* Exercise aim: When you reach the line containing "But man without" in the data below, begin returning lines exactly as written, and stop once the line containing "in addition to" has been returned.
________________
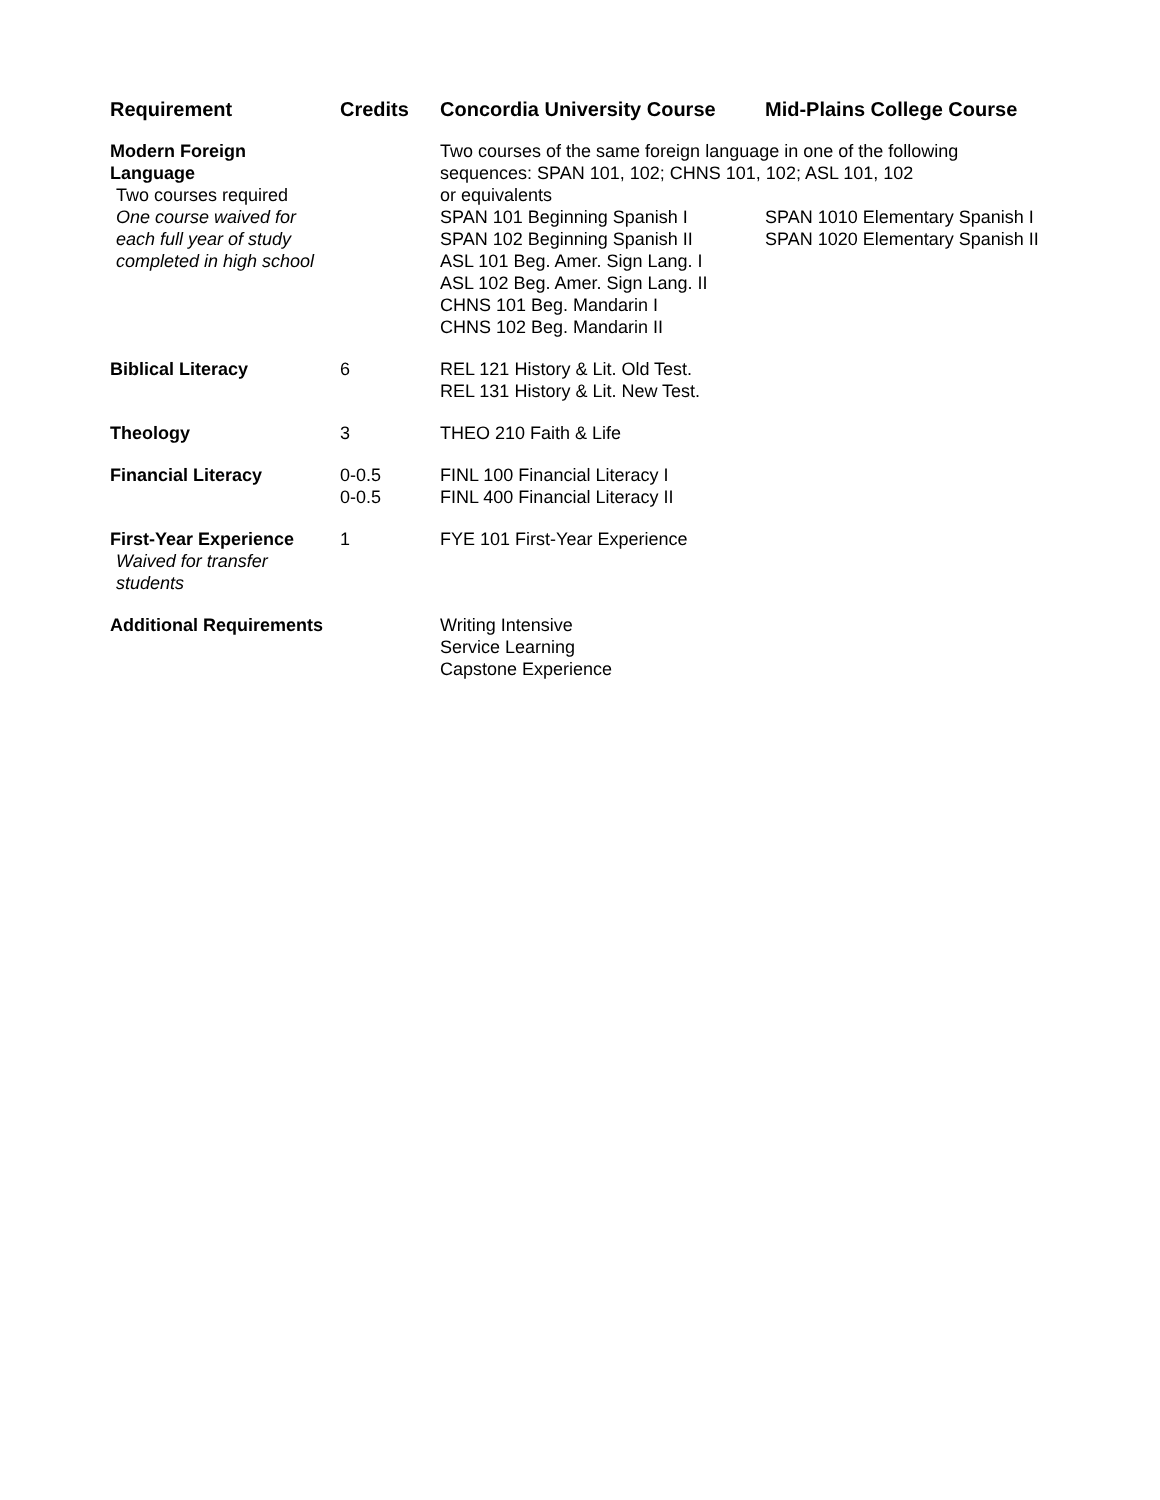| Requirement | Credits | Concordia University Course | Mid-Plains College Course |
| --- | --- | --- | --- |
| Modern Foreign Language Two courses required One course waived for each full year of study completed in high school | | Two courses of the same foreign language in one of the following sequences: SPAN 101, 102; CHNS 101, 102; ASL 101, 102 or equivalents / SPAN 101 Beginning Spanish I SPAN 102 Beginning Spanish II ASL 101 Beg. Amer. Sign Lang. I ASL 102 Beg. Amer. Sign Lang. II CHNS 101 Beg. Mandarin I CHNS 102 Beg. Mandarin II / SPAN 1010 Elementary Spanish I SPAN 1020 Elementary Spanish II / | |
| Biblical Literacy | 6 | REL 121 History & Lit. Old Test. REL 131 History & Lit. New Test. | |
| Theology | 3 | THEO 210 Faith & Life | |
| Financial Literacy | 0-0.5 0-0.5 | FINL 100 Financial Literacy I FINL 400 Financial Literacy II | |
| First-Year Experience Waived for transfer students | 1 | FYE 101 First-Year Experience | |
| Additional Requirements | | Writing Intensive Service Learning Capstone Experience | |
________________
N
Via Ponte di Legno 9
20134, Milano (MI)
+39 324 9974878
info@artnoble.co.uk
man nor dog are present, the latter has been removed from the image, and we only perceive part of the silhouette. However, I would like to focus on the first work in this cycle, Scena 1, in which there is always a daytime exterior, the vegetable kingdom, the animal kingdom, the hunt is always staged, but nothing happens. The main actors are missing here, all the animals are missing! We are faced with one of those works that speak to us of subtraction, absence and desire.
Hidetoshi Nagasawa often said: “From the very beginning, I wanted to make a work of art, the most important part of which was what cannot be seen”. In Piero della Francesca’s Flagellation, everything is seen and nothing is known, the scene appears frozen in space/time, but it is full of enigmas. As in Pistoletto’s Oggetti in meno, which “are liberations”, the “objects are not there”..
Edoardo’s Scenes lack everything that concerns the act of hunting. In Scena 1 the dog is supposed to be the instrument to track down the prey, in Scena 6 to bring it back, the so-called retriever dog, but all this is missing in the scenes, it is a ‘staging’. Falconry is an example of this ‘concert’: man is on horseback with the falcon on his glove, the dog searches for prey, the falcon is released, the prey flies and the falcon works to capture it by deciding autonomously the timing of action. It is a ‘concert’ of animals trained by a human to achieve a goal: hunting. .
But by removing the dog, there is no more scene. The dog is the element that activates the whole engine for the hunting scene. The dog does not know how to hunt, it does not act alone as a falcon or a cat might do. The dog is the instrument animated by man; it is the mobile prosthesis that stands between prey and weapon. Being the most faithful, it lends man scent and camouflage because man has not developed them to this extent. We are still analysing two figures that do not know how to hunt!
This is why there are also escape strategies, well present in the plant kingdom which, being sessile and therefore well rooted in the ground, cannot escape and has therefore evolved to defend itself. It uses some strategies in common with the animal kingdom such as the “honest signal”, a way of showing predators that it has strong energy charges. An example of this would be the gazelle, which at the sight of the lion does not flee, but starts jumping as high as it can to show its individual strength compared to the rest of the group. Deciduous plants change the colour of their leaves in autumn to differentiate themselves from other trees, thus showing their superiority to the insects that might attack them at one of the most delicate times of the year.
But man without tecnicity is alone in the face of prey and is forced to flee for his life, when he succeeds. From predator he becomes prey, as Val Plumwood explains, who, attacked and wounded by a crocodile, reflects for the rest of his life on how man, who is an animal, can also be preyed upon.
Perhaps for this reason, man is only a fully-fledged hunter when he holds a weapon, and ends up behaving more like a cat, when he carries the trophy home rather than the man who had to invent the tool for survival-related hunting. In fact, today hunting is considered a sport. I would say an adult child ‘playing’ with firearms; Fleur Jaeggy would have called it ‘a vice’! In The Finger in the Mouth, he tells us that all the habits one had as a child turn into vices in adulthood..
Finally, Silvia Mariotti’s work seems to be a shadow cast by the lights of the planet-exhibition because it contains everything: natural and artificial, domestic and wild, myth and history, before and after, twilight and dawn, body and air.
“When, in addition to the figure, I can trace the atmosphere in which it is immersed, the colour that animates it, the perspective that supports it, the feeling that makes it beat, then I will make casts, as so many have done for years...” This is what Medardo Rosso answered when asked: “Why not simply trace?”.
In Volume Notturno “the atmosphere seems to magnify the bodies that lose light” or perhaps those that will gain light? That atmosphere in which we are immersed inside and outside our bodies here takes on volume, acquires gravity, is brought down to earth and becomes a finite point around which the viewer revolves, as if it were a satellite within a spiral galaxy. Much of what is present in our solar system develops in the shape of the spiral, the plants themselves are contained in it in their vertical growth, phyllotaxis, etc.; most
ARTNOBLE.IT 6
________________
* Solution:
But man without tecnicity is alone in the face of prey and is forced to flee for his life, when he succeeds. From predator he becomes prey, as Val Plumwood explains, who, attacked and wounded by a crocodile, reflects for the rest of his life on how man, who is an animal, can also be preyed upon.
Perhaps for this reason, man is only a fully-fledged hunter when he holds a weapon, and ends up behaving more like a cat, when he carries the trophy home rather than the man who had to invent the tool for survival-related hunting. In fact, today hunting is considered a sport. I would say an adult child ‘playing’ with firearms; Fleur Jaeggy would have called it ‘a vice’! In The Finger in the Mouth, he tells us that all the habits one had as a child turn into vices in adulthood..
Finally, Silvia Mariotti’s work seems to be a shadow cast by the lights of the planet-exhibition because it contains everything: natural and artificial, domestic and wild, myth and history, before and after, twilight and dawn, body and air.
“When, in addition to the figure, I can trace the atmosphere in which it is immersed, the colour that animates it, the perspective that supports it, the feeling that makes it beat, then I will make casts, as so many have done for years...” This is what Medardo Rosso answered when asked: “Why not simply trace?”.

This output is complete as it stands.